[Page-level text extractions]
Start of Block

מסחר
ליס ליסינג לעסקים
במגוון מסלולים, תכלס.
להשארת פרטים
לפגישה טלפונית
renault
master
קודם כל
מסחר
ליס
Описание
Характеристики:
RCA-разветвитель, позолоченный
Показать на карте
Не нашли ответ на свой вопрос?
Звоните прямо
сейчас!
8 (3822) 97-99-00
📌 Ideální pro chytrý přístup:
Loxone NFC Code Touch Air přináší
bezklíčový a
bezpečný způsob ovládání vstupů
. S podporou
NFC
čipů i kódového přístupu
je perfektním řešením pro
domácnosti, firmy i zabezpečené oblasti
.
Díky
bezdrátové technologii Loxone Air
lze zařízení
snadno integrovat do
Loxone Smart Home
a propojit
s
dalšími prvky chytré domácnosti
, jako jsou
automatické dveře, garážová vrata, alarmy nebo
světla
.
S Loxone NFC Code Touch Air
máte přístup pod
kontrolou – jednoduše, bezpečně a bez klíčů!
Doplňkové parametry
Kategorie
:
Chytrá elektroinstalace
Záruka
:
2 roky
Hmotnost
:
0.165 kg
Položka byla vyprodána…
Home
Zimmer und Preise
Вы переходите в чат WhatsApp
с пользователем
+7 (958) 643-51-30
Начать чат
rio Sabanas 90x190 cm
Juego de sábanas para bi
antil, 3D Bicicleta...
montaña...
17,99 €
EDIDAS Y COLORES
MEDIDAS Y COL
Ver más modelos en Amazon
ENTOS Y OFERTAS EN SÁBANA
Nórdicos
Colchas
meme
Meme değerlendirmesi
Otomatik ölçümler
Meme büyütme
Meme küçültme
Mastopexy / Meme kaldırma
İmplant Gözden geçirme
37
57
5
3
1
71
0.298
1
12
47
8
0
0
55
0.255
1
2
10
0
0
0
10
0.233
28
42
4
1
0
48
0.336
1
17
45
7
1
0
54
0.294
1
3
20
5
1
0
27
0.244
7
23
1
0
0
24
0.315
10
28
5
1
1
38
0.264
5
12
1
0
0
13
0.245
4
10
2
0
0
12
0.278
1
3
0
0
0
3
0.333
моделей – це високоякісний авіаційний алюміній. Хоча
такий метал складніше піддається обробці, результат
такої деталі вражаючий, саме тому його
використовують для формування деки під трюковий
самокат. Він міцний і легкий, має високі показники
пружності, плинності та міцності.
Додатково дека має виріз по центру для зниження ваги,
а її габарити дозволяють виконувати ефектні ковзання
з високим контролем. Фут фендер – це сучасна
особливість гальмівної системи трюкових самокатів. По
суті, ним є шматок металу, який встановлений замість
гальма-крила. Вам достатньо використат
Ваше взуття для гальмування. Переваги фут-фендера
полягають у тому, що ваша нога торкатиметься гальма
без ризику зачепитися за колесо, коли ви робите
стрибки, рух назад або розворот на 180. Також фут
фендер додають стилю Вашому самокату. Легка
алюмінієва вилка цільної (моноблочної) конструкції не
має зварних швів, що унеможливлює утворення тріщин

End of Block

- **TASK DETAILS**:
Every line above has to be restated word for word.

- **REPLY TO THE EXERCISE**:
מסחר
ליס ליסינג לעסקים
במגוון מסלולים, תכלס.
להשארת פרטים
לפגישה טלפונית
renault
master
קודם כל
מסחר
ליס
Описание
Характеристики:
RCA-разветвитель, позолоченный
Показать на карте
Не нашли ответ на свой вопрос?
Звоните прямо
сейчас!
8 (3822) 97-99-00
📌 Ideální pro chytrý přístup:
Loxone NFC Code Touch Air přináší
bezklíčový a
bezpečný způsob ovládání vstupů
. S podporou
NFC
čipů i kódového přístupu
je perfektním řešením pro
domácnosti, firmy i zabezpečené oblasti
.
Díky
bezdrátové technologii Loxone Air
lze zařízení
snadno integrovat do
Loxone Smart Home
a propojit
s
dalšími prvky chytré domácnosti
, jako jsou
automatické dveře, garážová vrata, alarmy nebo
světla
.
S Loxone NFC Code Touch Air
máte přístup pod
kontrolou – jednoduše, bezpečně a bez klíčů!
Doplňkové parametry
Kategorie
:
Chytrá elektroinstalace
Záruka
:
2 roky
Hmotnost
:
0.165 kg
Položka byla vyprodána…
Home
Zimmer und Preise
Вы переходите в чат WhatsApp
с пользователем
+7 (958) 643-51-30
Начать чат
rio Sabanas 90x190 cm
Juego de sábanas para bi
antil, 3D Bicicleta...
montaña...
17,99 €
EDIDAS Y COLORES
MEDIDAS Y COL
Ver más modelos en Amazon
ENTOS Y OFERTAS EN SÁBANA
Nórdicos
Colchas
meme
Meme değerlendirmesi
Otomatik ölçümler
Meme büyütme
Meme küçültme
Mastopexy / Meme kaldırma
İmplant Gözden geçirme
37
57
5
3
1
71
0.298
1
12
47
8
0
0
55
0.255
1
2
10
0
0
0
10
0.233
28
42
4
1
0
48
0.336
1
17
45
7
1
0
54
0.294
1
3
20
5
1
0
27
0.244
7
23
1
0
0
24
0.315
10
28
5
1
1
38
0.264
5
12
1
0
0
13
0.245
4
10
2
0
0
12
0.278
1
3
0
0
0
3
0.333
моделей – це високоякісний авіаційний алюміній. Хоча
такий метал складніше піддається обробці, результат
такої деталі вражаючий, саме тому його
використовують для формування деки під трюковий
самокат. Він міцний і легкий, має високі показники
пружності, плинності та міцності.
Додатково дека має виріз по центру для зниження ваги,
а її габарити дозволяють виконувати ефектні ковзання
з високим контролем. Фут фендер – це сучасна
особливість гальмівної системи трюкових самокатів. По
суті, ним є шматок металу, який встановлений замість
гальма-крила. Вам достатньо використат
Ваше взуття для гальмування. Переваги фут-фендера
полягають у тому, що ваша нога торкатиметься гальма
без ризику зачепитися за колесо, коли ви робите
стрибки, рух назад або розворот на 180. Також фут
фендер додають стилю Вашому самокату. Легка
алюмінієва вилка цільної (моноблочної) конструкції не
має зварних швів, що унеможливлює утворення тріщин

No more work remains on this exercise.